[Texte présenté]

Extrait (traduit en français par nos soins) : « Les résultats de cet examen systématique fournissent des CoE élevés ou modérés pour plusieurs sites cancéreux pertinents pour l’identification des risques de cancer chez l’homme… Certains des niveaux de DAS pour lesquels des effets ont été observés se situent dans l’ordre de grandeur du DAS moyen pour l’ensemble du corps humain. Toutefois, le type d’exposition (corps entier ou localisé), l’intensité et la durée de l’exposition doivent également être pris en compte lors de la transposition de l’ampleur des effets au risque de cancer chez l’homme.»
Conflits d’intérêts : l’indépendance scientifique de l’OMS en question
Plusieurs auteurs des monographies de l’OMS déclarent des liens avec des organismes ou groupes (notamment l’ICNIRP) historiquement proches de l’industrie des télécoms. Cette proximité, déjà dénoncée par l’Institut Karolinska dès 2008 ( (Journal de l’Institut Karolinska n° 3753-2008-609)) ou plus récemment en 2020 par la Cour d’Appel de Turin comme un conflit d’intérêts devant être systématiquement signalé, a été ignorée dans la majorité des précédentes monographies et continue de susciter de nombreuses critiques justifiées sur l’impartialité des évaluations.
Ainsi le jugement italien précise :
« On considère qu’il faut accorder moins de poids aux études publiées par des auteurs qui n’ont pas déclaré l’existence de conflits d’intérêts. Dans ce cas, des situations de conflit d’intérêts peuvent se concrétiser par rapport à l’évaluation de l’effet des radiofréquences sur la santé, par exemple :
1. les cas où l’auteur de l’étude a conseillé l’industrie du téléphone ou a reçu des fonds pour des études de l’industrie du téléphone
2. si l’auteur lui-même est membre de l’ICNIRP. »
Une portée minimisée par la composition du groupe d’experts ?
Les conflits d’intérêts déclarés par les auteurs de cette monographie ont pu limiter la portée des conclusions et expliquer la prudence du rapport, malgré des preuves animales désormais difficiles à ignorer.
En effet, plusieurs auteurs de la monographie déclarent des liens avec l’industrie ou des organismes financés par celle-ci : direction d’un groupe de recherche avec des employés d’une société de télécommunications, soutien financier gouvernemental, participation à des comités consultatifs (dont la Fondation suisse de recherche pour l’électricité et la communication mobile (FSM) à l’ETHz liée à l’industrie), ou activités de conseil en sécurité des téléphones portables.
Appels à l’action d’Alerte Phonegate
Suite à ces nouvelles preuves scientifiques chez l’animal, notre ONG demande :
- Une révision immédiate des normes d’exposition, basée aussi sur les effets non thermiques et les populations vulnérables (enfants, femmes enceintes).
- L’exclusion des experts liés à l’ICNIRP ou à l’industrie dans les panels d’évaluation.
- La reconnaissance officielle du Phonegate – la surexposition des utilisateurs due aux tests de DAS biaisés.

[/Texte présenté]
[Informations fournies]

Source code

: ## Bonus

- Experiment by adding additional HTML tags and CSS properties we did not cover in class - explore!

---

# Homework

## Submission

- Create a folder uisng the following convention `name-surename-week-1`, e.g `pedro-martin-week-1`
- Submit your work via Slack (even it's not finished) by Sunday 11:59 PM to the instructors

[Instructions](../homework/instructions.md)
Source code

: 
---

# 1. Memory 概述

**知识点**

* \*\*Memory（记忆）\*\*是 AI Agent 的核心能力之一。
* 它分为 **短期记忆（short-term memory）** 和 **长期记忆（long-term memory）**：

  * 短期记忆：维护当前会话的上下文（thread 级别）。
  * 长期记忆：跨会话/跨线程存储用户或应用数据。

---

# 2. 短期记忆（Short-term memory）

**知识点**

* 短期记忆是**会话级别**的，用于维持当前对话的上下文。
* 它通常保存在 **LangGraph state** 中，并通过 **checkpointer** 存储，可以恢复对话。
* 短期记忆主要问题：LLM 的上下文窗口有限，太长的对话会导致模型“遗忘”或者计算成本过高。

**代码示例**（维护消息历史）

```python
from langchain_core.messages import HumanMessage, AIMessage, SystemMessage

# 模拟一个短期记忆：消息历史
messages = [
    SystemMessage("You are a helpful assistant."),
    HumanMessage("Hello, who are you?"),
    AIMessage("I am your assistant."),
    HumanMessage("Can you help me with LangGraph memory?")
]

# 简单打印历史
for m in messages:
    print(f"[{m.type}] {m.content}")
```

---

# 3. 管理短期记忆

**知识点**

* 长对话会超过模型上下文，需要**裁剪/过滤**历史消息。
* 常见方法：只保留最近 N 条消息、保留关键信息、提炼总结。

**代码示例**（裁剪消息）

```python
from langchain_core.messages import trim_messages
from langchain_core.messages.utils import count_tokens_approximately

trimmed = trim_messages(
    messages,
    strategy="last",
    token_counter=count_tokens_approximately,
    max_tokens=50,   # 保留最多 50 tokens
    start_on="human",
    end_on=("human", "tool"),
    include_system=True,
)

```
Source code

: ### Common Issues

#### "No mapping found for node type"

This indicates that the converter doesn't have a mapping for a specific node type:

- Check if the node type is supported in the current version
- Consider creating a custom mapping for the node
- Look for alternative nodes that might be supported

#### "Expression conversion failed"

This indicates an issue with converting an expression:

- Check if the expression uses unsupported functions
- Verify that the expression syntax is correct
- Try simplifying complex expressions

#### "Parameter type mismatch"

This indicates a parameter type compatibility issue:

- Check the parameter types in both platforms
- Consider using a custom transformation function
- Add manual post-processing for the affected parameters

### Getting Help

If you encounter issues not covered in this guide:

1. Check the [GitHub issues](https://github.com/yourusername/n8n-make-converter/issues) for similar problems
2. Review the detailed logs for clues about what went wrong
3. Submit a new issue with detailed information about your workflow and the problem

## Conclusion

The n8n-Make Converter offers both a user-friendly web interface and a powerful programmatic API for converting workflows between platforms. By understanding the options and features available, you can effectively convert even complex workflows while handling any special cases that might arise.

[/Informations fournies]

Tâche A:
Extrayez tel quel du texte présenté le passage qui s’ouvre sur les mots contenant "Ainsi le jugement" et se ferme sur "groupe d’experts ?".
Tâche B:
Pour chacune des affirmations suivantes, indiquez si elle concorde avec le texte présenté, en répondant par oui ou par non et en citant les mots exacts du texte qui tranchent.
(i) En 2020, la Cour d’Appel de Turin a qualifié cette proximité de conflit d’intérêts devant être signalé systématiquement.
(ii) Le jugement italien préconise d’accorder davantage de poids aux études dont les auteurs n’ont pas déclaré de conflits d’intérêts.
(iii) L’ONG réclame une révision des normes d’exposition fondée uniquement sur les effets thermiques.

Réponse rédigée A:
Ainsi le jugement italien précise :
« On considère qu’il faut accorder moins de poids aux études publiées par des auteurs qui n’ont pas déclaré l’existence de conflits d’intérêts. Dans ce cas, des situations de conflit d’intérêts peuvent se concrétiser par rapport à l’évaluation de l’effet des radiofréquences sur la santé, par exemple :
1. les cas où l’auteur de l’étude a conseillé l’industrie du téléphone ou a reçu des fonds pour des études de l’industrie du téléphone
2. si l’auteur lui-même est membre de l’ICNIRP. »
Une portée minimisée par la composition du groupe d’experts ?

Réponse rédigée B:
(i) Oui : « ou plus récemment en 2020 par la Cour d’Appel de Turin comme un conflit d’intérêts devant être systématiquement signalé »
(ii) Non : « On considère qu’il faut accorder moins de poids aux études publiées par des auteurs qui n’ont pas déclaré l’existence de conflits d’intérêts. »
(iii) Non : « basée aussi sur les effets non thermiques et les populations vulnérables (enfants, femmes enceintes) »